## Written problem A
In the text on Reinhold Marxhausen's paintings, what material was the Christmas painting for Harvey Lange painted on?
## Written problem B
Carry on the text on Reinhold Marxhausen's paintings, picking up after its final sentence.

## Provided text
Friday, October 21, 2016

prepared site

One Saturday I met a man who had known my father. He and my dad became friends and colleagues while teaching at Concordia University in Seward. But before they ever met --- Harvey Lange was impressed by the mural Reinhold Marxhausen painted on the east wall of the Brommer Dining Hall. (Drawing sketch, next. Estate photo, an excerpt from The Witness, January 1953. Golden Embers 1953 yearbook photo, page 62)


Marxy, as he was known on campus, had depicted "God's majestic hand," Lange told the Alumni Gathering on Homecoming weekend. The Aid Association for Lutherans printed the color image of the mural for its 1953 calendar. Double click to enlarge images.


Both Harvey and his wife Carol were very struck by that painting. As of yet they had not met Marxhausen. Lange wrote to Marxy and paid him 100 dollars to do a Christmas painting.


The work measured 36 by 24 inches. It consisted of a blazing flame in the shape of the Holy Spirit, a shaft of light which pierced through a night sky of blue. The earth below was black. Marxy told Lange the swirling figures within the light were based on figures Van Gogh had done. In the foreground one could make out the little town of Bethlehem. Marxy called the piece "a radiant hallelujah chorus."


Marxy told Harvey Lange that the painting was not on canvas but on hard masonite. He painted it with auto lacquer. Which made the work child proof. Nothing would mess up the painted surface.

## Data section
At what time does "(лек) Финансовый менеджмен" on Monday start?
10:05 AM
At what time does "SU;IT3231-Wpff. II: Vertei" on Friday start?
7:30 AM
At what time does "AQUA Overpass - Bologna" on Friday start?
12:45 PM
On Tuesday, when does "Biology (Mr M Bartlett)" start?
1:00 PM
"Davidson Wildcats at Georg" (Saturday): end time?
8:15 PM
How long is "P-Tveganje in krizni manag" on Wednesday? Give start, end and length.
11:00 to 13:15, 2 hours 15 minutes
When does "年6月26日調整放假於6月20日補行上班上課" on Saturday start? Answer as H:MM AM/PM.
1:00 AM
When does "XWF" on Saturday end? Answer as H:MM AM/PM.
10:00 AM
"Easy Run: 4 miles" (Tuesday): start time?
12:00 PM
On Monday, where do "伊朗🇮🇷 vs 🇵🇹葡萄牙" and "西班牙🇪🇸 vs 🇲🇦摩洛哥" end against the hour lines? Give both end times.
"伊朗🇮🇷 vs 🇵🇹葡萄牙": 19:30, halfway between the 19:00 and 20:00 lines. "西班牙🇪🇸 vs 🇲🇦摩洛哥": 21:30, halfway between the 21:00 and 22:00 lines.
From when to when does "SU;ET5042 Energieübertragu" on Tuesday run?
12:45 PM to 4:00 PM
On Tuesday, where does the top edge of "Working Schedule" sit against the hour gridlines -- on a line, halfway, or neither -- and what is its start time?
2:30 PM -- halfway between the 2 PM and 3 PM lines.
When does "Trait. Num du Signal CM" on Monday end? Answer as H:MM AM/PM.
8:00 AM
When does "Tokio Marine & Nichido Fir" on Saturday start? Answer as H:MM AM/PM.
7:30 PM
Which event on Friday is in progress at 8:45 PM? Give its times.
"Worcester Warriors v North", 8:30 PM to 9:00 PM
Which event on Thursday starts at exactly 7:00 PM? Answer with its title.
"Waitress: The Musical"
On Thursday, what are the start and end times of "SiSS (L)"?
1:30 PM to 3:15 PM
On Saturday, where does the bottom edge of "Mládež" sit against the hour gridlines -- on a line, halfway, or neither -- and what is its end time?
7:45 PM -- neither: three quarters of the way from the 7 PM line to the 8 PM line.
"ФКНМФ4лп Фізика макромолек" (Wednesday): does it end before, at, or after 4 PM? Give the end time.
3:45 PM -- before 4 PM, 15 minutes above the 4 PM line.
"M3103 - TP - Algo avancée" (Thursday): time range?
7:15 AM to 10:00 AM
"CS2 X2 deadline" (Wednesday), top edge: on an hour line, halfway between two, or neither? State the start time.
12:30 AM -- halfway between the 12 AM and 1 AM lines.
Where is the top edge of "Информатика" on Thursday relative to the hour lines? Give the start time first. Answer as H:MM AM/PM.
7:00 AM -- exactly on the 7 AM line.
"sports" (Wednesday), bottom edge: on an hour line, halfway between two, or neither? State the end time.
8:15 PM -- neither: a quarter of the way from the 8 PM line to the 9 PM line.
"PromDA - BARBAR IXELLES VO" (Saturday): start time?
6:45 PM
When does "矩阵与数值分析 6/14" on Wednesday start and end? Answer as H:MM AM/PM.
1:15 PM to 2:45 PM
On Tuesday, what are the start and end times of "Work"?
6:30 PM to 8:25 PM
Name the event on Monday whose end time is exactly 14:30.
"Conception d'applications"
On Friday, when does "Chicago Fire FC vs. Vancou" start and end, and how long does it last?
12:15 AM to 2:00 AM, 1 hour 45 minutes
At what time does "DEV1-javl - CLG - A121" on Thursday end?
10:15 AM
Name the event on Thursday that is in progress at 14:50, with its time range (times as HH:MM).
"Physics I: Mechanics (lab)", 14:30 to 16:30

## Task result A
Hard masonite.

## Task result B
From the same photos --- that the Concordia repository now has on Reinhold Marxhausen --- I recognize the white garage behind my father, the sidewalk that had been recently poured, the same one Dad had us boys draw in. There were cars in the background, across the street in the gravel parking lot, that years later would become the Campus Center. Our address was 199 College Avenue. The yard where my brother Paul and I played. My dad painted the hallelujah chorus around 1960. Later, when our family moved over to Columbia and Lincoln, that white house and the white garage would become the first Art Annex for the college in 1965. Still later, the same building was torn down to make way for the Dorcas dorm.





In 1964 Harvey and Carol Lange moved to Seward, Nebraska. They lived at 2nd and Moffitt. Harvey taught Religion classes at Concordia.


During the early 60's Dad built a studio behind our house on Columbia, in order to assemble the mosaic murals for the Nebraska State Capitol.


 
In 1977 Marxy gave Lange a welded sculpture he had made called "Victory." It depicted a germinating seed pushing through clods of earth. A motif Marxhausen used to represent Christ's resurrection from the dead. Marxy had created the piece when he was at Mills College in 1962. He only asked that the work be always available for any exhibit that came up.


When his illness had taken hold of Marxy, his wife Dorris told Harvey not to expect much conversation from him. Determined, Lange brought up the subject with Marxy. What he got instead was a conversation about the need for visual arts within the church. Congregations have a minister of music. They should consider having a minister of art.

Lange conferred with collegue Chuck Dull. Dull had started the Director of Christian Education (DCE) program at Concordia University. At one time this ministry did not exist. Then the program became established at Concordia and it continues to this day to send out qualified workers to serve congregations.

Lange foresaw a foundation for Concordia Teachers College. A liturgical art faculty. He had seen the what Arlen Meyer had done over the years for the St. John Church in Seward - visually celebrating the birth of Jesus Christ. Marxy had created sculptures for the church narthex, which corresponded with the pastor's sermon. Lange could see a program established to foster liturgical art. Lange said it was paramount to get input from churches and then design a means for carrying it out.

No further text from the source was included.